There is always hope. We've heard about detainees who have been released. Many of them have been released with terrible illnesses and psychological scars. A relative of mine who was released came out deaf and mute. But he is recovering. There is always hope. Until I see any proof of my son's death I will always hope that he will come back. He is my son and I will never lose the hope of seeing him again. Many mothers hear news that their child has died but they never believe it. I do not believe it, there's no proof that he's gone. I'm sure he is still there, alive and I will see him again.
The only information we can trust is from people who were in the same detention centre and saw him. Someone told me once that he was very sick and they took him away but no-one is sure if he died. Like so many other families, we've paid people to tell us but we can't trust anything they say. The last time we heard anything was October 2013, when they said he had died under torture. But we didn't believe it. There's no proof.
The regime wants to silence everyone and make people too afraid to speak but we will keep speaking out. We will continue to be the voice of those who've been taken because they don't have a voice. These children took to the streets for us, for our future, for our freedom, for our country. So, in return, it is our duty to be their voices.
I can't describe my feelings about having my son taken from me. When I sleep, when I wake up, when I eat - in every single moment, whatever I am doing I am thinking about my son. How could you forget a piece of your heart? I'm sure that all mothers of detainees feel the same. We met a UN representative a couple of months ago to tell her about our pain. We are trying to deliver our message to the whole world. The international community should hold Assad accountable for his crimes.

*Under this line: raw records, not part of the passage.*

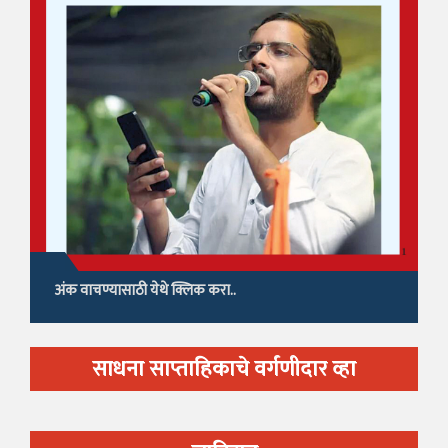
अंक वाचण्यासाठी येथे क्लिक करा..
साधना साप्ताहिकाचे वर्गणीदार व्हा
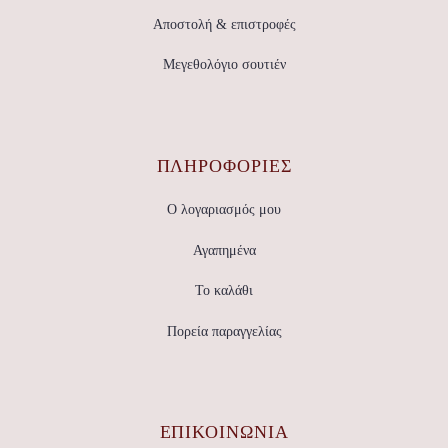
Αποστολή & επιστροφές
Μεγεθολόγιο σουτιέν
ΠΛΗΡΟΦΟΡΙΕΣ
Ο λογαριασμός μου
Αγαπημένα
Το καλάθι
Πορεία παραγγελίας
ΕΠΙΚΟΙΝΩΝΊΑ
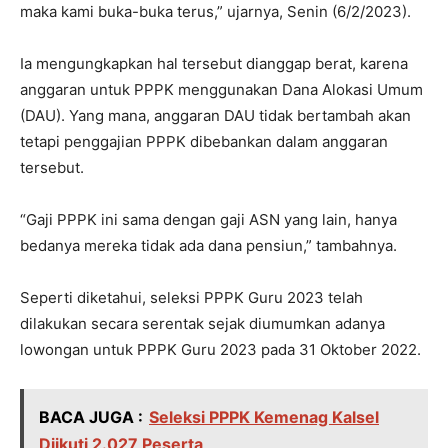
maka kami buka-buka terus,” ujarnya, Senin (6/2/2023).
Ia mengungkapkan hal tersebut dianggap berat, karena
anggaran untuk PPPK menggunakan Dana Alokasi Umum
(DAU). Yang mana, anggaran DAU tidak bertambah akan
tetapi penggajian PPPK dibebankan dalam anggaran
tersebut.
“Gaji PPPK ini sama dengan gaji ASN yang lain, hanya
bedanya mereka tidak ada dana pensiun,” tambahnya.
Seperti diketahui, seleksi PPPK Guru 2023 telah
dilakukan secara serentak sejak diumumkan adanya
lowongan untuk PPPK Guru 2023 pada 31 Oktober 2022.
BACA JUGA :
Seleksi PPPK Kemenag Kalsel
Diikuti 2.027 Peserta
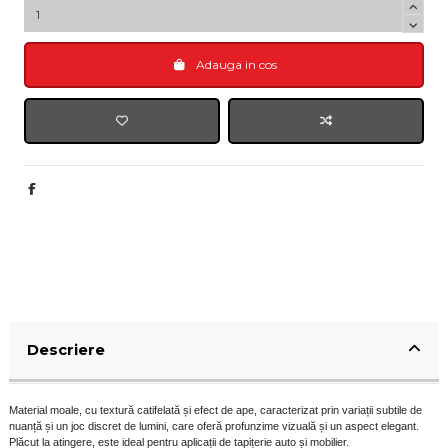
Adauga in cos
Descriere
Material moale, cu textură catifelată și efect de ape, caracterizat prin variații subtile de
nuanță și un joc discret de lumini, care oferă profunzime vizuală și un aspect elegant.
Plăcut la atingere, este ideal pentru aplicații de tapițerie auto și mobilier.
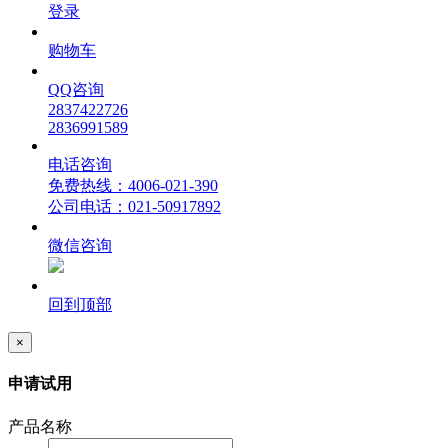
登录
购物车
QQ咨询
2837422726
2836991589
电话咨询
免费热线：4006-021-390
公司电话：021-50917892
微信咨询
回到顶部
×
申请试用
产品名称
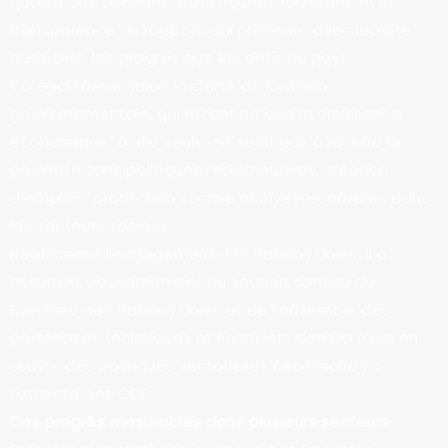
qualité des données statistiques mobilisées et la
transparence du rapport, qui présente avec lucidité
aussi bien les progrès que les défis du pays.
Il a également salué la clarté de la vision
gouvernementale, qui reconnaît que la croissance
économique, à elle seule, ne suffit pas à réduire la
pauvreté sans politiques redistributives, création
d’emplois, protection sociale et investissements dans
les secteurs sociaux.
Réaffirmant l’engagement des Nations Unies, il a
assuré le Gouvernement du soutien continu du
Système des Nations Unies et de l’ensemble des
partenaires techniques et financiers dans la mise en
œuvre des politiques sectorielles nécessaires à
l’atteinte des ODD.
Des progrès mesurables dans plusieurs secteurs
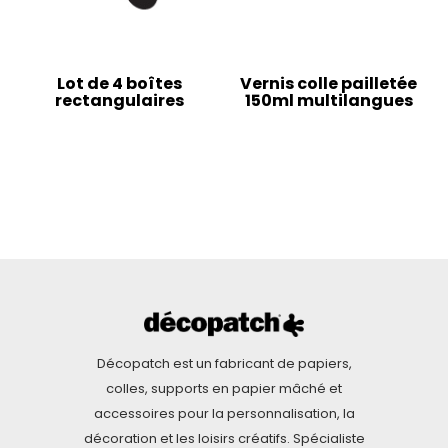
Lot de 4 boîtes
Vernis colle pailletée
rectangulaires
150ml multilangues
Décopatch est un fabricant de papiers,
colles, supports en papier mâché et
accessoires pour la personnalisation, la
décoration et les loisirs créatifs. Spécialiste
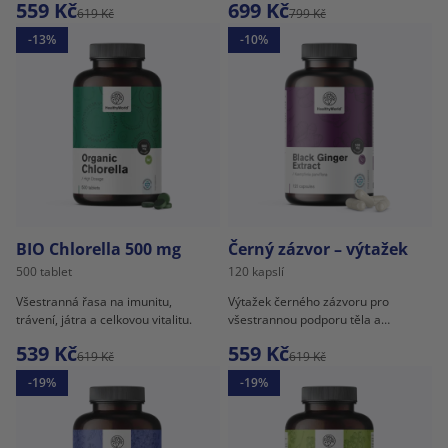
559 Kč
699 Kč
619 Kč
799 Kč
-13%
-10%
BIO Chlorella 500 mg
Černý zázvor – výtažek
500 tablet
120 kapslí
Všestranná řasa na imunitu,
Výtažek černého zázvoru pro
trávení, játra a celkovou vitalitu.
všestrannou podporu těla a
duševní pohody.
539 Kč
559 Kč
619 Kč
619 Kč
-19%
-19%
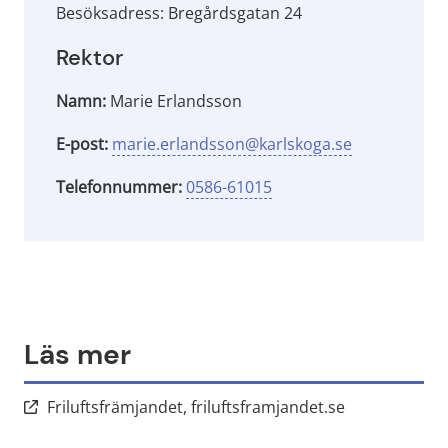
Besöksadress: Bregårdsgatan 24
Rektor
Namn:
Marie Erlandsson
E-post:
marie.erlandsson@karlskoga.se
Telefonnummer:
0586-61015
Läs mer
Länk till ann
Friluftsfrämjandet, friluftsframjandet.se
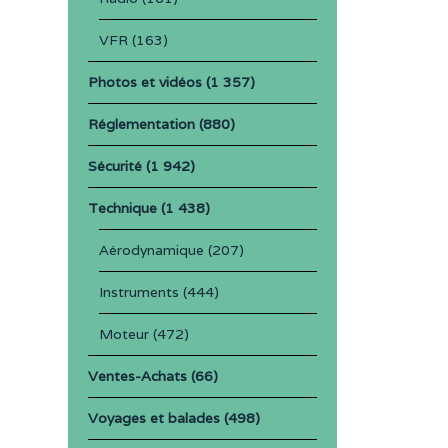
VFR
(163)
Photos et vidéos
(1 357)
Réglementation
(880)
Sécurité
(1 942)
Technique
(1 438)
Aérodynamique
(207)
Instruments
(444)
Moteur
(472)
Ventes-Achats
(66)
Voyages et balades
(498)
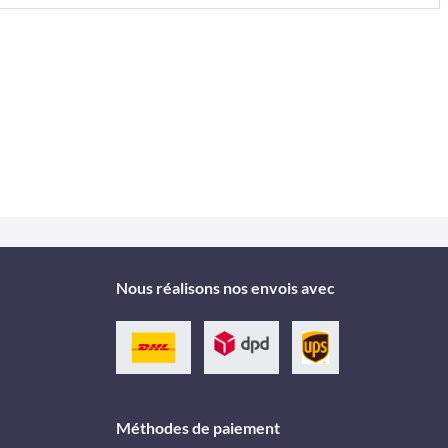
Nous réalisons nos envois avec
Méthodes de paiement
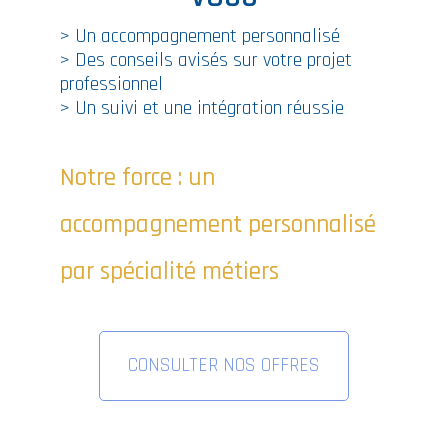
> Un accompagnement personnalisé
> Des conseils avisés sur votre projet
professionnel
> Un suivi et une intégration réussie
Notre force : un
accompagnement personnalisé
par spécialité métiers
CONSULTER NOS OFFRES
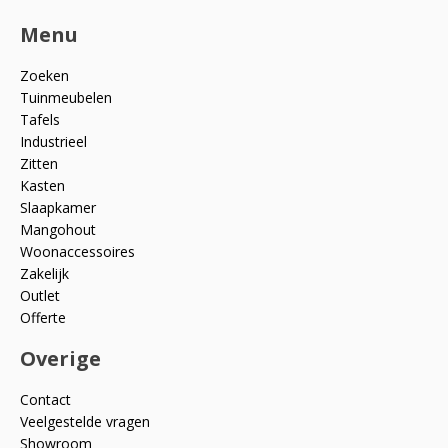
Menu
Zoeken
Tuinmeubelen
Tafels
Industrieel
Zitten
Kasten
Slaapkamer
Mangohout
Woonaccessoires
Zakelijk
Outlet
Offerte
Overige
Contact
Veelgestelde vragen
Showroom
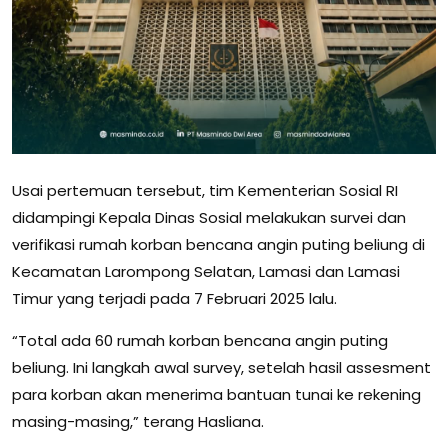
Usai pertemuan tersebut, tim Kementerian Sosial RI
didampingi Kepala Dinas Sosial melakukan survei dan
verifikasi rumah korban bencana angin puting beliung di
Kecamatan Larompong Selatan, Lamasi dan Lamasi
Timur yang terjadi pada 7 Februari 2025 lalu.
“Total ada 60 rumah korban bencana angin puting
beliung. Ini langkah awal survey, setelah hasil assesment
para korban akan menerima bantuan tunai ke rekening
masing-masing,” terang Hasliana.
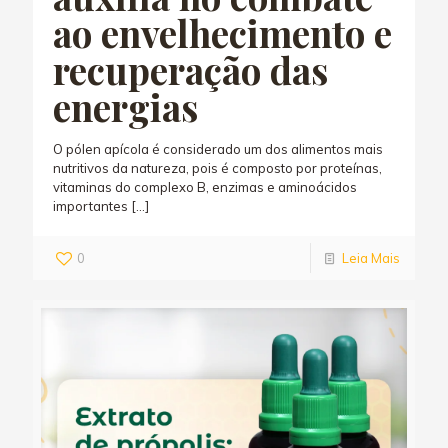
ao envelhecimento e
recuperação das
energias
O pólen apícola é considerado um dos alimentos mais
nutritivos da natureza, pois é composto por proteínas,
vitaminas do complexo B, enzimas e aminoácidos
importantes
[…]
0
Leia Mais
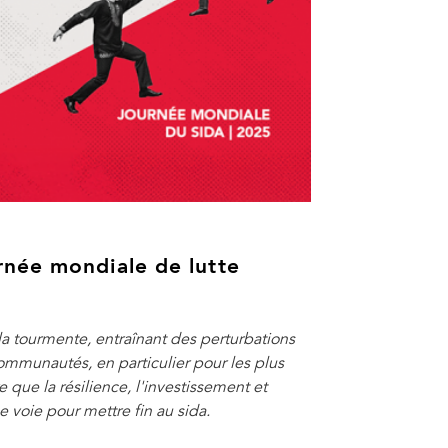
rnée mondiale de lutte
la tourmente, entraînant des perturbations
communautés, en particulier pour les plus
ue la résilience, l'investissement et
e voie pour mettre fin au sida.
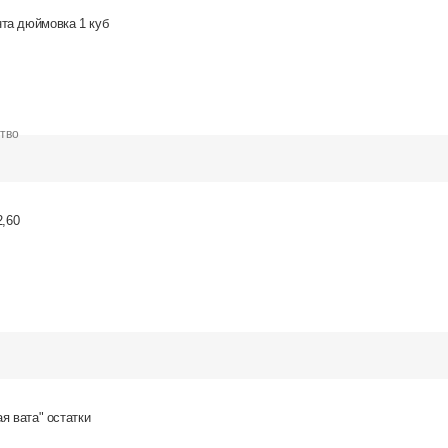
та дюймовка 1 куб
ство
2,60
я вата" остатки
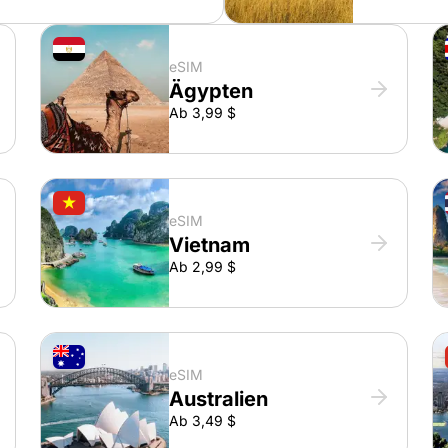
eSIM
Ägypten
Ab 3,99 $
eSIM
Vietnam
Ab 2,99 $
eSIM
Australien
Ab 3,49 $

When I hear that some countries are sending refugees back to Syria because peace has returned, I ask, what peace do you see? There are jets over our heads all the time. We could get bombed at any moment, we hear the bombs all the time. The economical situation is catastrophic, there are no services. Nobody can walk in the street and feel safe. Just yesterday in this neighbourhood somebody was killed and three injured. The only way to reach peace is to get rid of the regime.
This is our country, we will never leave our country. Our roots are here. It's not Assad's country. He wants us to leave but we will not. And we cannot leave because we need to keep waiting for my son to come home. We are staying and we will wait for him.